More than 2,000 sources

He further explained that the data used in the chart is gathered from more than 2,000 sources, including playlists, downloads, sales statistics, torrent feeds, social-media presence, digital asset portfolios and other music metrics from around the world.

"The system uses a specially designed algorithm to create results based on a delicate balance of qualitative and quantitative content analysis," he added.

Laing said the main consideration when he decided to start the chart was how he would eliminate human influence.

"When we studied other business models, such as Billboard and the UK official chart, we came to [the] realisation that the reggae industry did not grant the luxury of using solely quantitative data. We had to create a matrix to include qualitative data such as new Twitter followers, Twitter responses, Facebook likes, and other social-network commentary," he said.

"The qualitative data, in essence, reflect how artistes/labels are managing their digital assets which, in turn, determines the brand influence of an artiste in the global marketplace.
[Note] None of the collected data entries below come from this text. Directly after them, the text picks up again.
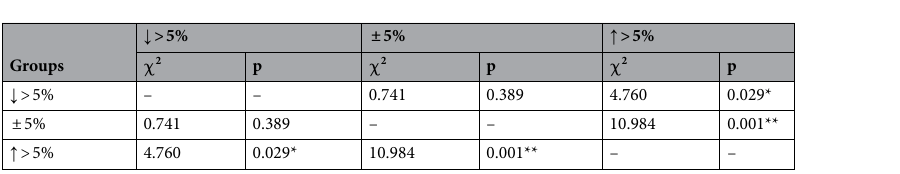
Table 5. Breslow pairwise comparisons of survival distributions by EF trend (n = 936). *; **; ***Statistically significant differences (p < 0.05; p < 0.01; p < 0.001).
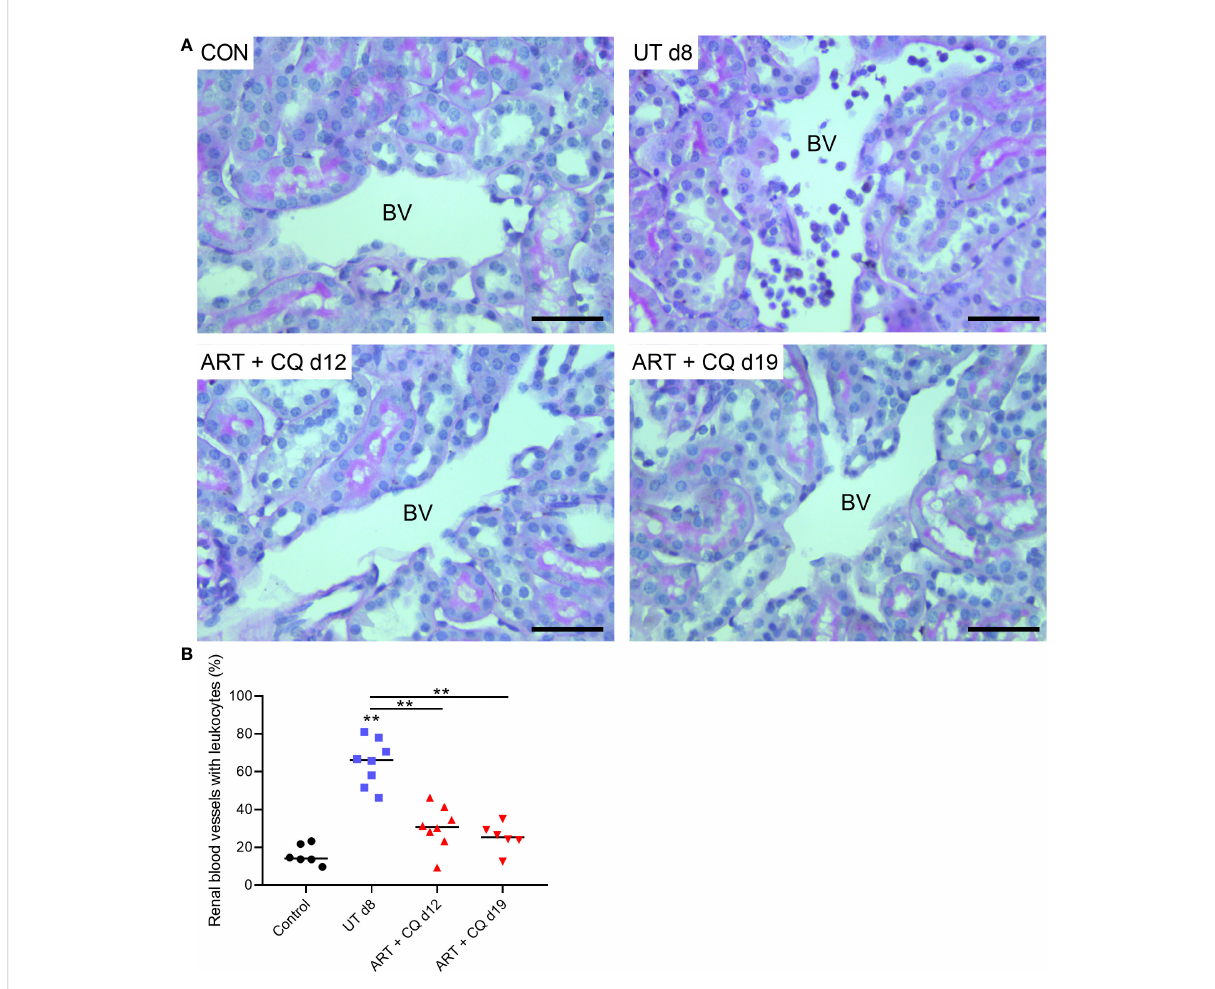
FIGURE 3 Antimalarial treatment decreased intravascular accumulation of leukocytes in kidneys of Pb NK65-E infected mice. C57BL/6 mice were infected with Pb NK65-E parasites and at day 8 p.i. kidneys were dissected. C57BL/6 mice infected with Pb NK65-E were treated from day 8 to day 12 p.i. with antimalarial drugs (ART + CQ) and at day 12 and 19 p.i. mice were dissected. Kidney sections were stained with PAS. (A) Representative images are shown (original magni fi cation x40, bar = 50 µm). BV indicates blood vessel on renal section. (B) Percentage of renal blood vessels with intravascular accumulation of leukocytes Asterisks above data points indicate signi fi cant differences compared to control mice, asterisks above a horizontal line show signi fi cant differences between different time points, **p < 0.01. Data of two experiments, Control: n = 6, untreated Pb NK65-E infected mice (UT) d8: n = 8, ART+CQ d12: n = 8, ART+CQ d19: n =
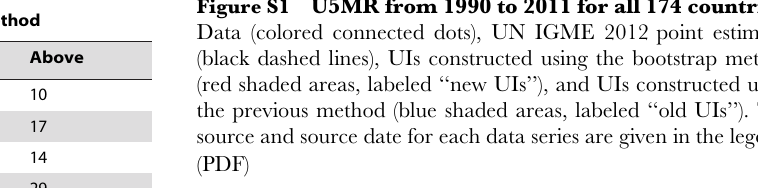
target of an ARR of 4.4% is deemed unlikely, not clear, or likely based on all available data. Figure S1 U5MR from 1990 to 2011 for all 174 countries. Data (colored connected dots), UN IGME 2012 point estimates (black dashed lines), UIs constructed using the bootstrap method (red shaded areas, labeled ‘‘new UIs’’), and UIs constructed using the previous method (blue shaded areas, labeled ‘‘old UIs’’). The source and source date for each data series are given in the legend. (PDF) Table S1 Estimates and uncertainty intervals for all countries for the U5MR in 1990, 2000, and 2011, and the ARR from 1990 to 2011. (DOCX) Text S1 Supplementary information on the construc- tion of the uncertainty intervals. (PDF)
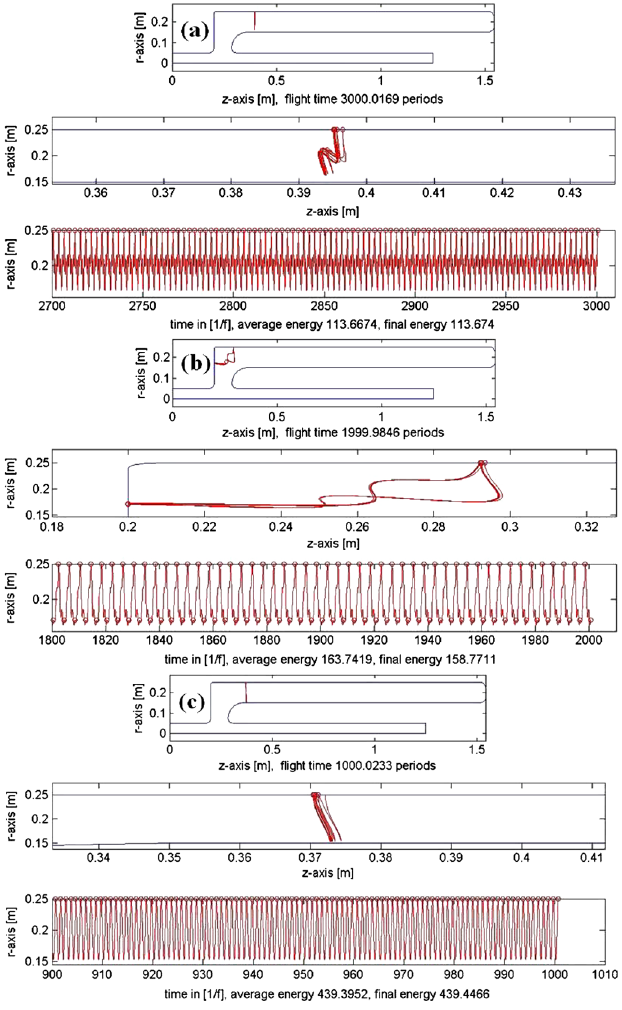
have been shown.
So once the algorithm was designed, we decided that the software would have to be 'knowledgeable' enough to operate autonomously."

Currently, the data is collected from more than 80 countries, including Slovakia, Sweden and Australia.Some of the other sources include Soundscan, SoundExchange, Clear Channel, YouTube, Myspace, LastFM, Reverbnation, Vevo and Pandora.

Computerised process

With a computerised chart that gathers qualitative and quantitative data, Laing says he will be offering more than some of the local charts that currently exist.

"Presently, there is no computerised reggae-specific chart in the industry. For years people have been compiling charts, and payola vastly affects the true results. In Jamaica, who can buy the most phonecards is the No. 1 artiste, and that is no way to measure any industry," he told The Sunday Gleaner.

So far, he said the response to the chart has been mostly favourable. However, "just as any other aspect of research, some will disagree. Not everybody agrees with numbers, but everybody knows the numbers don't lie," he said.

In just a week of being online, the website has also exceeded his expectations.

"The site has already surpassed some of our expectations. It has gathered over 10,000 unique views in less that one week, and the feedback from industry players has been major. We are already in discussions with media outlets locally and worldwide to syndicate the content for radio, press and TV/cable," Laing said.

Facilitating marketing

"We plan to add other modules that will allow labels, artistes, booking agents and managers to track an artiste's performance and to allow strategic planning for PR (public relations) and marketing. Locally the chart will give charted artistes additional visibility in the press, radio and soon TV or cable."

Phase two of the project is what Laing believes will bring even more benefits to the reggae industry, as it will be a "tool that will be on the desktops of industry players worldwide. Phase two will be a web-driven desktop application that monitors an artiste and provides analytical data in real time."

Laing said this will include geo-demographical analytics, regional sales data, socio-demographic fan data, global radio-play data, aggregated page/video view data across all social-media services, tailored analytic reports starting from 2009 and recommendations and strategic consultation.

Moving forward, Laing said there are also plans for a Reggae Top 100, which is an annual email subscription with the weekly top-40 results. There will also be a quarterly magazine, Reggae Market Report, that will have in-depth industry data. There are also plans for the Global Reggae Media that will include the publication of the data online and off-line, as well as weekly broadcasts of the chart on radio and TV. By February 2012, Laing said he also plans to start the Global Reggae Awards to honour and celebrate the top 10 artistes of the year and the three top disc jockeys.